Opening Up-Sensory Processing Disorder(SPD)
Every parent when you are starting out, you see this perfect little angel. Your child with all their future and life ahead of them. Everything will be perfect, they will go to the best schools the best colleges, become doctors, lawyers, athletes, maybe, even president! You never think starting out that anything could or will go wrong and you as the parent want to make sure of that. I know because I am the same way. I have two daughters one is 4 and has a larger then life personality and is smart as a whip. Then I have my 2 year old Chloe, she is my angel, my sunshine, my sweet little sensory seeker little girl.

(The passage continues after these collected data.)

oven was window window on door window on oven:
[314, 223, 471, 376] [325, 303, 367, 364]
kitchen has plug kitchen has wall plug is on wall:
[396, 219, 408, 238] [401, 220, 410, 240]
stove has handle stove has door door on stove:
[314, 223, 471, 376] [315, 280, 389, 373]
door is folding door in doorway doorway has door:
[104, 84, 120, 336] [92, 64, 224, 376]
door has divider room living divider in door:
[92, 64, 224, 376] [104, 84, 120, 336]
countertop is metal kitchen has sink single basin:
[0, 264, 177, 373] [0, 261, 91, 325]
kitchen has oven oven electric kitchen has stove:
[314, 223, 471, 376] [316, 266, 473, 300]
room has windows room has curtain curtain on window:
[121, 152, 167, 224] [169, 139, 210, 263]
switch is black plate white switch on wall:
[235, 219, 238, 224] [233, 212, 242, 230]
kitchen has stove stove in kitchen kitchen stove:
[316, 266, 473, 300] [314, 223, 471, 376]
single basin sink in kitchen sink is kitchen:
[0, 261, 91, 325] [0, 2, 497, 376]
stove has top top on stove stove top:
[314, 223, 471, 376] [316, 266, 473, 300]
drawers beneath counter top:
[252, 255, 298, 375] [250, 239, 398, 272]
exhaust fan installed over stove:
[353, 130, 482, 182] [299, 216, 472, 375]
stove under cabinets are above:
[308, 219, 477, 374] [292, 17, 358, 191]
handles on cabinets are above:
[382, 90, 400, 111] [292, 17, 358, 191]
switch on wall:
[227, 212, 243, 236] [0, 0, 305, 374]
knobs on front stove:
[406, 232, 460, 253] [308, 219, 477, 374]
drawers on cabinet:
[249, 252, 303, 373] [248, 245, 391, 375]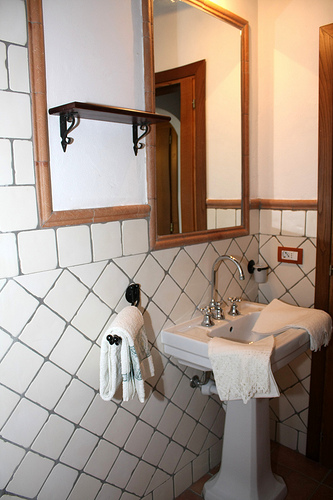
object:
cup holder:
[246, 258, 269, 283]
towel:
[99, 305, 156, 405]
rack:
[105, 282, 141, 346]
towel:
[251, 295, 333, 354]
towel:
[208, 335, 281, 405]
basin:
[206, 309, 288, 346]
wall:
[255, 0, 321, 455]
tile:
[17, 302, 69, 358]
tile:
[52, 375, 97, 426]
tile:
[27, 410, 77, 462]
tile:
[102, 406, 137, 450]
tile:
[16, 229, 58, 273]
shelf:
[47, 101, 171, 158]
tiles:
[142, 430, 171, 467]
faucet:
[204, 254, 245, 306]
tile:
[111, 252, 147, 281]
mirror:
[144, 0, 244, 240]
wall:
[1, 0, 257, 498]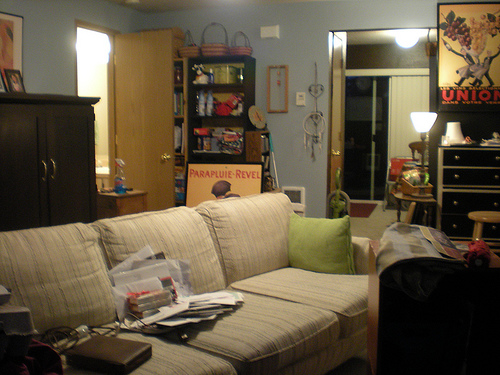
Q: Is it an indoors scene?
A: Yes, it is indoors.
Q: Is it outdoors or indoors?
A: It is indoors.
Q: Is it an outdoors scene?
A: No, it is indoors.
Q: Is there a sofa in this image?
A: Yes, there is a sofa.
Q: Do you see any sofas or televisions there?
A: Yes, there is a sofa.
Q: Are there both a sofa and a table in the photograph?
A: Yes, there are both a sofa and a table.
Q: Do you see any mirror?
A: No, there are no mirrors.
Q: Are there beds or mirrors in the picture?
A: No, there are no mirrors or beds.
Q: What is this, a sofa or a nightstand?
A: This is a sofa.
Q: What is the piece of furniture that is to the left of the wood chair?
A: The piece of furniture is a sofa.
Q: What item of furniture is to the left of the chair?
A: The piece of furniture is a sofa.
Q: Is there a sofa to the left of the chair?
A: Yes, there is a sofa to the left of the chair.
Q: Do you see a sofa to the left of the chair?
A: Yes, there is a sofa to the left of the chair.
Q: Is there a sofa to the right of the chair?
A: No, the sofa is to the left of the chair.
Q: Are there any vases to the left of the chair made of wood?
A: No, there is a sofa to the left of the chair.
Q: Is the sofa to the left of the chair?
A: Yes, the sofa is to the left of the chair.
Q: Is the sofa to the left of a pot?
A: No, the sofa is to the left of the chair.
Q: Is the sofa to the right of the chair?
A: No, the sofa is to the left of the chair.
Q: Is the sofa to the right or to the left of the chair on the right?
A: The sofa is to the left of the chair.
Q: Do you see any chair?
A: Yes, there is a chair.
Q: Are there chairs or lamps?
A: Yes, there is a chair.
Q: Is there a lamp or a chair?
A: Yes, there is a chair.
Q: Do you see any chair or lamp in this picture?
A: Yes, there is a chair.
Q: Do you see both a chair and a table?
A: Yes, there are both a chair and a table.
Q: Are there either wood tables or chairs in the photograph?
A: Yes, there is a wood chair.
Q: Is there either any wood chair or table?
A: Yes, there is a wood chair.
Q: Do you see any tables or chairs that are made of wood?
A: Yes, the chair is made of wood.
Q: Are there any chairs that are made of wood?
A: Yes, there is a chair that is made of wood.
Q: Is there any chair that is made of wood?
A: Yes, there is a chair that is made of wood.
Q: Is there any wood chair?
A: Yes, there is a chair that is made of wood.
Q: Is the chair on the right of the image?
A: Yes, the chair is on the right of the image.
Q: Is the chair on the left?
A: No, the chair is on the right of the image.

Chloe has always been very mobile and very much an independent kid. She enjoyed playing quietly and studying her toys rather then playing with them. Even before she could walk she seemed to always be moving and then when she started walking she was up and running. She never sits still, she always has to carry a million toys in her hand and squeeze really hard. She climbs, and jumps and bounce for a long time, we have gone through two mattresses cribs!! Me and my husband didn't think anything about it because hey every child is different and when it came to the differences between her and her sister there were many. As some time passed we were approaching her second birthday and Chloe still was not saying even simple words yet, mommy, daddy, nothing. She babbles and uses hand gestures and makes lots of noises even hums but no words. Like any other parent we were concerned but as any parent knows when you have something like that other parents are always right there to hand over their own advice or experiences. We were told, "don't worry she will grow out of it", "give it some time", "her sister talks for her", "she just isn't ready yet". Therefore, thinking maybe we were not working hard enough with her, we put ourselves into overdrive! Working all the time, trying different techniques but it seemed we could never keep her attention, it would appear that most of the time she was just ignoring us, she wasn't even turning to her name. We cut out t.v. and music and try to clear out her room so she would focus on us only and it seemed just to get worse!! What was going on? What were we doing wrong?

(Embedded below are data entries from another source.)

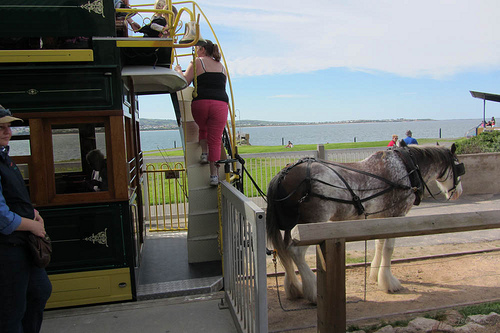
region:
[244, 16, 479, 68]
White clouds against blue sky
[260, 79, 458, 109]
Blue sky above water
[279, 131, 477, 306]
Brown and white horse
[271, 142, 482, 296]
Brown and white horse with blinders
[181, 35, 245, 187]
Woman climbing stairs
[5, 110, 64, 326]
Man standing and wearing black pants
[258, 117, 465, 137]
Blue calm water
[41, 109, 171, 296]
Red, brown and yellow building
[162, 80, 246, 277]
Woman climbing tan stairs of building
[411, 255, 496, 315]
Shadow of horse in brown dirt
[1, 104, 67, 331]
A person standing on a gray platform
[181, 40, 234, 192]
A woman climbing stairs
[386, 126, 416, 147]
Two people in the distance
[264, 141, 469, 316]
A horse standing behind a fence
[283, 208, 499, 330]
Part of a wooden fence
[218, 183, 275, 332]
A gray metal gate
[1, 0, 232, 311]
A large yellow,black and brown vehicle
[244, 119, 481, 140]
A large body of water in the distance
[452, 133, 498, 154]
Green bushes behind a wall on the right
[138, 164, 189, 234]
A yellow gate on the other side of the vehicle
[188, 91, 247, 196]
Woman is wearing pink pants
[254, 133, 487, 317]
A side view of a horse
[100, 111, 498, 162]
Large body of water is in the background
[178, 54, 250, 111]
Woman's tank top is black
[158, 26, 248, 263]
Woman is walking up the steps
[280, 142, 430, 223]
Horse has dark colored straps on its back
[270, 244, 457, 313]
Horse's feet are cream white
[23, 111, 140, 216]
Window has wood around it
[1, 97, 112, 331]
Person is in the foreground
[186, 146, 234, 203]
Woman is wearing white shoes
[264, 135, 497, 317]
Horse with blinders on.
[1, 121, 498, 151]
Water in the background.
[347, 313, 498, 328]
Stones on the ground.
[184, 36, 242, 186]
Woman in pink pants.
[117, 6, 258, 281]
Curved stairway on trolley.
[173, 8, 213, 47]
Bell at the top of the stairway.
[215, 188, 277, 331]
Metal fence between trolley and horse.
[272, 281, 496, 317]
Shadow of horse on ground.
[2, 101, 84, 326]
Bystander standing by the trolley.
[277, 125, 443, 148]
People in the background.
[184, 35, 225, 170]
Girl climbing the stairs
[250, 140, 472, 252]
A white and brown horse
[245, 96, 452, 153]
A view of the lake or ocean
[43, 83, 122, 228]
A window beneath the stairs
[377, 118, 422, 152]
People sitting outside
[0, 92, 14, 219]
A lady sitting down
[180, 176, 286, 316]
A silver railing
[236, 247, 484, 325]
Sand under where the horse is standing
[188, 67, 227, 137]
Girl has a black shirt on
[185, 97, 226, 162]
girl has pink pants on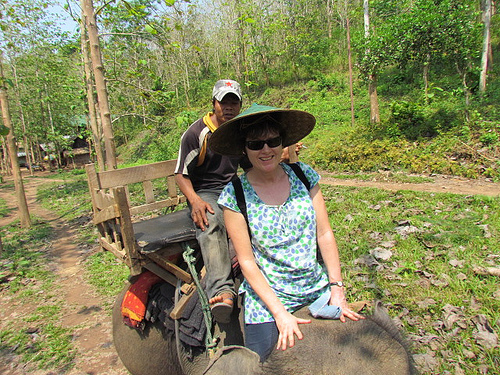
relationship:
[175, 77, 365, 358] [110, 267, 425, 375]
people on elephant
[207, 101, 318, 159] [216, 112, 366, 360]
hat on woman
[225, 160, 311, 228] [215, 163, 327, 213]
straps on shoulders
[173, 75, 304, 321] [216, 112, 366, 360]
man behind woman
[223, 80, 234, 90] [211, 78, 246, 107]
star on cap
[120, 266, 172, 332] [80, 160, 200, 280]
blanket under seat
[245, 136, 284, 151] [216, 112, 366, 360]
sunglasses on woman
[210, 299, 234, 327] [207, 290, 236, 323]
sandal on foot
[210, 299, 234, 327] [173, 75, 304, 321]
sandal on man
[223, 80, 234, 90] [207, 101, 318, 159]
star on hat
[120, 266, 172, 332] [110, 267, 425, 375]
blanket on elephant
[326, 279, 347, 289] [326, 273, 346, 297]
watch on wrist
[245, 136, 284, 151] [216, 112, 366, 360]
glasses on woman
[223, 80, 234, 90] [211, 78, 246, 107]
star on hat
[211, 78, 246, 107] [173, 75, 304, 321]
hat on man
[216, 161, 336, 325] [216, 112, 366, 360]
shirt on woman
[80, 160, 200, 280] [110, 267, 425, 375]
seat on elephant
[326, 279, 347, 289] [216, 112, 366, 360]
watch on woman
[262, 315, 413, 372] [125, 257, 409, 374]
fur on back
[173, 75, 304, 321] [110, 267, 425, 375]
man on elephant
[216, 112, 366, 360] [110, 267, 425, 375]
woman on elephant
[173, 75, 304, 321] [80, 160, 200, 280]
man on bench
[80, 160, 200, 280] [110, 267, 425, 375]
bench on elephant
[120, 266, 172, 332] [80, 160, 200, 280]
blanket under bench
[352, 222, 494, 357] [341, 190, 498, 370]
bark on grass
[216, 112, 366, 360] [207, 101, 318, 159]
woman wearing hat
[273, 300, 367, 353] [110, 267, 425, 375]
hands on elephant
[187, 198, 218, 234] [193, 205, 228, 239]
hand on knee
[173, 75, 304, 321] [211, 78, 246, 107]
man wearing cap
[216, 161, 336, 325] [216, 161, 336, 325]
shirt with design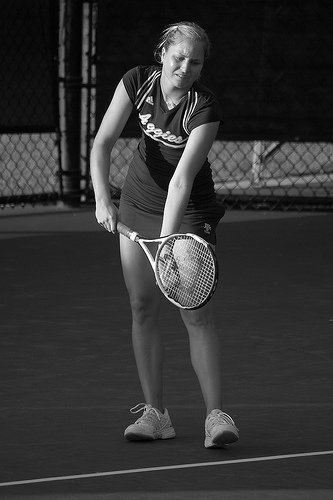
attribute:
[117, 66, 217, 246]
dress — solid color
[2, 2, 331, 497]
picture — black, white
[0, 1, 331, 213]
fence — dark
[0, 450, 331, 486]
line — white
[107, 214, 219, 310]
racket — two tone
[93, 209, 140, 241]
handle — dark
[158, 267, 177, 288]
ball — tennis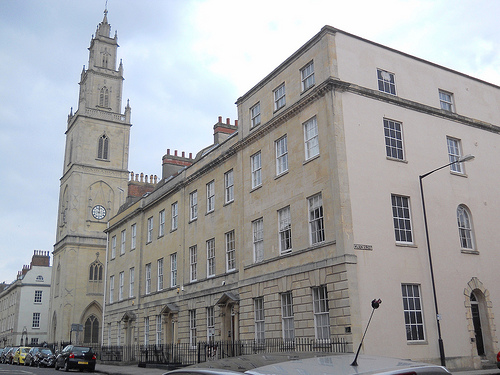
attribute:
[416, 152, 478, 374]
street light — black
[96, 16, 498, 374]
building — tall, beige, brown, tan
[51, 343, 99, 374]
vehicle — parked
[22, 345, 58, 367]
vehicle — parked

Chloe turned 2 and even with all our work we didn't seem to be getting very far. Therefore, we decided to take her in and have our family doctor take a look to see if something was going on that we hadn't notice. Now, I have to say that we are very lucky we have a great family doctor, he has been my personal doctor since I was 11 and delivered both my babies. However, sometimes family doctors have very limited experience dealing with special needs children. The doctor told us she was healthy, didn't seem to have any problems with hearing, and maybe she just had a delayed speech problem. Even though that calmed me a bit he decided to refer us to First Steps, which is a state run program that helps with developmental delays in young children. At first I was a little hesitant, I kept telling myself maybe it was just a little delay and give it more time, but you mother's out there will know that you have an instinct about your children and there was something that kept nagging at me. The best advice I have to give to parents is NEVER ignore that most basic parental instinct when it comes to your child. You know your child best and you are the only one that can fight for your child and their needs.

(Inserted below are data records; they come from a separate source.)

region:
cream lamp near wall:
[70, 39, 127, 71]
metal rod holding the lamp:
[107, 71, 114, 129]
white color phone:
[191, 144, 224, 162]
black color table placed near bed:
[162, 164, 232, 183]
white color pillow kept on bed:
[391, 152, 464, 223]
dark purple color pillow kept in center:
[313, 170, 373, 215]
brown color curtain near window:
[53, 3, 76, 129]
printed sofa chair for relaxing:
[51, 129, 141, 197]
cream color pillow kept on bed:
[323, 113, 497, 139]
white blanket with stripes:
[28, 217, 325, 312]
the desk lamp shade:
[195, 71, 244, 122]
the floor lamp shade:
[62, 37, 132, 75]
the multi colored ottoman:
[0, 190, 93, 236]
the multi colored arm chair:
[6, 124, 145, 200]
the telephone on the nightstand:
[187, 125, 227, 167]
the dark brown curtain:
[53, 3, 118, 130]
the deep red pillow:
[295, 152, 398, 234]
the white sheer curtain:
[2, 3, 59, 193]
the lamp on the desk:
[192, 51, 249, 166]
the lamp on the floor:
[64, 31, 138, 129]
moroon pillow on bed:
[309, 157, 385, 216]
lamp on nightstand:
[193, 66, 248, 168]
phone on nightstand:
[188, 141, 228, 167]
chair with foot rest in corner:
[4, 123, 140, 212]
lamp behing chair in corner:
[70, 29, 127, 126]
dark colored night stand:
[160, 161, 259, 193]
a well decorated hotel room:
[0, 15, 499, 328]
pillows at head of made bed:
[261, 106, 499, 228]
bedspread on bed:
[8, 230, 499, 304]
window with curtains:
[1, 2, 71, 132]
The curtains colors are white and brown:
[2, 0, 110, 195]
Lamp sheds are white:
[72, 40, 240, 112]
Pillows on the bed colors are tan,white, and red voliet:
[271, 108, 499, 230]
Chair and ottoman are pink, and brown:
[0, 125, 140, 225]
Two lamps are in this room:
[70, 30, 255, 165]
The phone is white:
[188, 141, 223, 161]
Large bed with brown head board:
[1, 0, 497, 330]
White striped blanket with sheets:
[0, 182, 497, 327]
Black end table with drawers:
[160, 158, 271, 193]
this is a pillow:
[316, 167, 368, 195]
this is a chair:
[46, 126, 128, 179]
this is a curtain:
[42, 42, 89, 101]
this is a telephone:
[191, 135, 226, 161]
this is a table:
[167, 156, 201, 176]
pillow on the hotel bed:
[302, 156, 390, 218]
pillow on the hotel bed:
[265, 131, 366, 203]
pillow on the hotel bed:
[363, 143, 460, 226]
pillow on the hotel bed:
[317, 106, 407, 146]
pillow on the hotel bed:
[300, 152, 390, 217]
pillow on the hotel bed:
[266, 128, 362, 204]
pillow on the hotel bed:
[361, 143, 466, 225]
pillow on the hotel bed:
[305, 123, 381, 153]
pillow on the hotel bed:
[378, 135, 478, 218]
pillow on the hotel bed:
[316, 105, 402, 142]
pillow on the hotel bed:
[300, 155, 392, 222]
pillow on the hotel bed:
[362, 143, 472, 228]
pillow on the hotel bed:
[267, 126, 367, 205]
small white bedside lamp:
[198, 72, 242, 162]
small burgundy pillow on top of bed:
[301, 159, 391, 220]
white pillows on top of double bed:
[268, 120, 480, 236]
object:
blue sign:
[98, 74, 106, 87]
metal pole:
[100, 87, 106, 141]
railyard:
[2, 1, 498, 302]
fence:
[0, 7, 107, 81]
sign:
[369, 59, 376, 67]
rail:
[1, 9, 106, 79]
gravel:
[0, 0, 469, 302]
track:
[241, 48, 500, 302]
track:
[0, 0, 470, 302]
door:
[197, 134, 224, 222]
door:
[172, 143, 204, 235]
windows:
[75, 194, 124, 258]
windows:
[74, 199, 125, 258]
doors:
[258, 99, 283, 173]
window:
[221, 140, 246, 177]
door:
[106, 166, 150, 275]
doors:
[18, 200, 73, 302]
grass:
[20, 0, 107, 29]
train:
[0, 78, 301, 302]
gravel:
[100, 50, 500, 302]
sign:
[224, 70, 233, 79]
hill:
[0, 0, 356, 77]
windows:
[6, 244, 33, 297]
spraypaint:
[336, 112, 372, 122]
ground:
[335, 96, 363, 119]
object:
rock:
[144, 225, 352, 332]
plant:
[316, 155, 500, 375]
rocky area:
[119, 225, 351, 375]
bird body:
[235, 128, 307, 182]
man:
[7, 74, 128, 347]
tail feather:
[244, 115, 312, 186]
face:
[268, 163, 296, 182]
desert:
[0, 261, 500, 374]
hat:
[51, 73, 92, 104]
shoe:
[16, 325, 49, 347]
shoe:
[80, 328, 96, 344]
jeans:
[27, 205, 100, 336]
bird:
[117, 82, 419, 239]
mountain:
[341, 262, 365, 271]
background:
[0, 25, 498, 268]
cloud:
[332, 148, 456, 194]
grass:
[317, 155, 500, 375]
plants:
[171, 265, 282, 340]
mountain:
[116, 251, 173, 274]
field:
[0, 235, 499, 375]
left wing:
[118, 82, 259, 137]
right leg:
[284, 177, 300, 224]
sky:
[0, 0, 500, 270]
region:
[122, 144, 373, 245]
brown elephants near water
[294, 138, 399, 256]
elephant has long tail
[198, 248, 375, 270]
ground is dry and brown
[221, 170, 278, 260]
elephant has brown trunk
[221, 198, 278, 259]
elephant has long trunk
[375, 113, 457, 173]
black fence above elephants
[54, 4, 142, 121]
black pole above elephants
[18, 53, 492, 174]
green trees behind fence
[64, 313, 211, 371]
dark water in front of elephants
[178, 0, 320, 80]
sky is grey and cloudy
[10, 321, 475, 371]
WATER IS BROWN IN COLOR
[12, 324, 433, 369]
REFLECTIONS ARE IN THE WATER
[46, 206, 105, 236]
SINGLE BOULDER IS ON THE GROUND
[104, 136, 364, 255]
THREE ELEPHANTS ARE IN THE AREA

The day of the evaluation came and I was so nervous, you don't know how others will look at you or your child. The therapists that came out and saw Chloe were very nice and calm and put me at ease right away. They asked a lot of questions and of course when you are with your child day to day some times you get into a routine and don't think it is odd or different because I didn't sit around and compare all day if what my child was doing is normal or not. The end of the session came and after all the notes were taken they told me Chloe showed signs of SPD(sensory processing disorder). What??? I had heard of Autism, Asberger's, ADD, ADHD, but not SPD. They gave me an explanation and explained further that Chloe was a sensory seeker, she needs more stimulation then other children and that SPD was like a "traffic jam" in regard to her senses and how she interpreted her environment. Before the therapists left they gave me a book to purchase, which is posted below and I would recommend it to anyone starting out or worried that their child might have sensory issues, it is easy to understand and helped me a lot to understand Chloe and her behavior. After, reading the book it was like a revelation, so many things clicked into place and started putting in my mind how Chloe was looking at the world! However, the best part of their departure was the therapist looking at me, taking my hand and saying," take a deep breath, she is going to be alright". I pass that on to any newcomers to this page, "Take a deep breath, your child is going to be alright. We will get through this together"!